In the latest episode of the fiduciary standard sage, the lobbying group SIFMA is on record as saying that giving suckers and even break is bad for America.
In an earlier comment letter, Tim Ryan, president and CEO of SIFMA, said that by enacting the fiduciary standard “the Labor Department is looking to erase 35 years of established regulatory rulemaking and legal certainty which would also impact the ability of millions of Americans to save for retirement, impost additional costs on plans and IRAs or limit access to markets, products and service providers.” SIFMA stopped short of saying the fiduciary standard would cause ocean tides to reverse and prevent cows from producing milk, but you get the idea. This is from the tried-and-true Chicken Little playbook; the same one used against the argument for global warming and carbon taxes.
SIFMA and the other lobbying firms listed earlier also twisted some survey results to buttress their pre-established position against proposed DOL regulations that require brokers and insurance agents to act as fiduciaries (as registered investment advisers already do). The anti-fiduciary forces said the regulations would be “prohibitively expensive,” and “will make it impossible to offer quality services to low- and middle-income customers.” That is not true.
Instead, financial service industry reps have indicated they favor the fiduciary standard according to findings of the 2015 fi360 Fiduciary Standard Survey. Here is what was found:
“The survey’s results flatly refute the implication that it costs more to work with an adviser who puts the investor first, or that smaller investors would be shut out of the market for fiduciary advice. Does it cost investors more to work with a fiduciary? No, according to financial intermediaries working with client investors every day. In fact, survey participants say the opposite is true – that operating under the higher standard saves clients’ money. They say the fiduciary standard does not cost investors more, or reduce product or service choice, or price some investors out of the market for investment advice compared to a broker operating under the less stringent suitability standard.”
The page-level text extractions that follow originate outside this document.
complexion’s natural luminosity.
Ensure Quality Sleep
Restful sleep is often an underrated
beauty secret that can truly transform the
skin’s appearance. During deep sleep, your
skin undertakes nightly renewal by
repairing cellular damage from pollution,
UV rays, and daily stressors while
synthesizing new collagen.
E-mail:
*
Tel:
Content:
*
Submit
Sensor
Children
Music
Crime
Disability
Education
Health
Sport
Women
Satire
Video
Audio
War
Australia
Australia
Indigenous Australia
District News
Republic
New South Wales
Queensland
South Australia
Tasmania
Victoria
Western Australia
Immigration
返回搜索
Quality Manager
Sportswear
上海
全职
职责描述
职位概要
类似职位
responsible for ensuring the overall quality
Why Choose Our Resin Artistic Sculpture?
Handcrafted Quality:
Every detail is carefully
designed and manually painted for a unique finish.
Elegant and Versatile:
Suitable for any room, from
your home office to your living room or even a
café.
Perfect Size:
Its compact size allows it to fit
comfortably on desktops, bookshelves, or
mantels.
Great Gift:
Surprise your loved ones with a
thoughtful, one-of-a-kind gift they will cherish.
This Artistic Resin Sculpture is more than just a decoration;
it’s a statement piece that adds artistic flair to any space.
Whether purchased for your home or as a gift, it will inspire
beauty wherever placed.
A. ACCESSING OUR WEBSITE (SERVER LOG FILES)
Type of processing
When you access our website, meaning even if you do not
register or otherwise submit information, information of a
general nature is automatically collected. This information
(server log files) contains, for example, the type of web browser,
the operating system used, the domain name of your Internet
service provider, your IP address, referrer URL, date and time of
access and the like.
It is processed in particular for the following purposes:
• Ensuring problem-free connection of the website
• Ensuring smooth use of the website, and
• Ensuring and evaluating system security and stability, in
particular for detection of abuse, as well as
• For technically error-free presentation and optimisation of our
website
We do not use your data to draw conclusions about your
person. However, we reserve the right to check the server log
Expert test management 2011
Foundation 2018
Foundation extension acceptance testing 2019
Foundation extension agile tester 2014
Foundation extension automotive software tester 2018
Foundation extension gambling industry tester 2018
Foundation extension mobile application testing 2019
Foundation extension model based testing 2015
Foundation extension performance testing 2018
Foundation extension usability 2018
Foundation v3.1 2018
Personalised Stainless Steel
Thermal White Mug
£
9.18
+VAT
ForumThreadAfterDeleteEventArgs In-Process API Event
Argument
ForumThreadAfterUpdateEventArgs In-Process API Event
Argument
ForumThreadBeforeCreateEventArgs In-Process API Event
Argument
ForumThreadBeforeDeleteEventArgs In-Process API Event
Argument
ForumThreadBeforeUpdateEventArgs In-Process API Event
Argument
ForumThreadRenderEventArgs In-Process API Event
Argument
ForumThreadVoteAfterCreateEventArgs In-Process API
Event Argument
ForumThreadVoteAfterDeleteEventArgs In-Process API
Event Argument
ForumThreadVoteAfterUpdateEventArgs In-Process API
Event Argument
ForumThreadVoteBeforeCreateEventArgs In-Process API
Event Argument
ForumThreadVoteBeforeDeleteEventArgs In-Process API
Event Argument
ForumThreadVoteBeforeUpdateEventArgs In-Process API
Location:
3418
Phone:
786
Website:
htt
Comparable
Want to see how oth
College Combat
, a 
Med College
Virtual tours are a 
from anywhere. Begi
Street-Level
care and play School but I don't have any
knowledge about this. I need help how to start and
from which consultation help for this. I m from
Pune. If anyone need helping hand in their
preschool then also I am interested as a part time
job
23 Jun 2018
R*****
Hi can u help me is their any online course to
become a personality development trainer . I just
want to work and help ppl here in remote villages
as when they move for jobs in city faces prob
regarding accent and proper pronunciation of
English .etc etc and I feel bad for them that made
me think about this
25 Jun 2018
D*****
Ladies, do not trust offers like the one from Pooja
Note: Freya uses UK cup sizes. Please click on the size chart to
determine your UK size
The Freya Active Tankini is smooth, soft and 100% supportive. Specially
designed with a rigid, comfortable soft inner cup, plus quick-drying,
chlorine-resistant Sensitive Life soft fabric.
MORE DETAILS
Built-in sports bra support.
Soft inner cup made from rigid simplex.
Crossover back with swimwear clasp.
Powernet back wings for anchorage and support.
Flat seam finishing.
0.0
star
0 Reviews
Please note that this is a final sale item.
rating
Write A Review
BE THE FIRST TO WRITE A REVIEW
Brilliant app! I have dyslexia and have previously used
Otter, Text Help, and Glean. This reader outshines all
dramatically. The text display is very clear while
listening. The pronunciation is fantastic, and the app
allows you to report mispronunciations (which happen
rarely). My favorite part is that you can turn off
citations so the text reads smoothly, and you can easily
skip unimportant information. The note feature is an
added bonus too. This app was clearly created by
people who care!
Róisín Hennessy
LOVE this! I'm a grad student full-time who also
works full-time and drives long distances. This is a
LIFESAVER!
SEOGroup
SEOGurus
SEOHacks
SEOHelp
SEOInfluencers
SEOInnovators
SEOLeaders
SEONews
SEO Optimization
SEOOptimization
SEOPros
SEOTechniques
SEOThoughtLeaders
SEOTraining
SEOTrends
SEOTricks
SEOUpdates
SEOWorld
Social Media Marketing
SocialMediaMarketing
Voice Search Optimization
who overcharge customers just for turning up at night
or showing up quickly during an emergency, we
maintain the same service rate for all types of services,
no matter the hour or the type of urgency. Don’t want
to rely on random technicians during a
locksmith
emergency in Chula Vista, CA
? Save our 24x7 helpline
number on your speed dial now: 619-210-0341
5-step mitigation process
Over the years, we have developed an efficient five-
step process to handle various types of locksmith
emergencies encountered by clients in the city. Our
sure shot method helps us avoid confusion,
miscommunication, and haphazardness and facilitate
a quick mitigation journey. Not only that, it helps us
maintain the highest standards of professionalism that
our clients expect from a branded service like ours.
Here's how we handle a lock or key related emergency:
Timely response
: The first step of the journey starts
This survey comes after the SEC staff in 2011 recommended that the fiduciary standard be extended to brokers. In 2014 the SEC’s Investor Advisory Committee said it believed “that personalized investment advice to retail customers should be governed by a fiduciary duty, regardless of whether that advice is provided by an investment adviser or a broker-dealer.”
Predictably, the Republican leadership, under the direction of House Speaker Paul Ryan, has come out against the DOL fiduciary proposal under the falsehood that giving honest advice would somehow disenfranchise investors with small portfolios.
The reality is that investors with small portfolios pay higher fees than investors with large portfolios, so they are a more profitable segment of the financial services customer base. And since many small investors are less informed, they can also be more easily manipulated into buying more expensive, inappropriate products.
In short, opposing the DOL’s fiduciary standard in any form is aimed at maintaining financial services industry profits. Just as the industry ignores the current retirement crisis, it pushes to maintain its outdated sales model at the expense of less informed investors and 401(k) providers. Yet for the lobbyists and the political liaison executive at the corporate headquarters of major financial and insurance firms, it’s just another day at the office.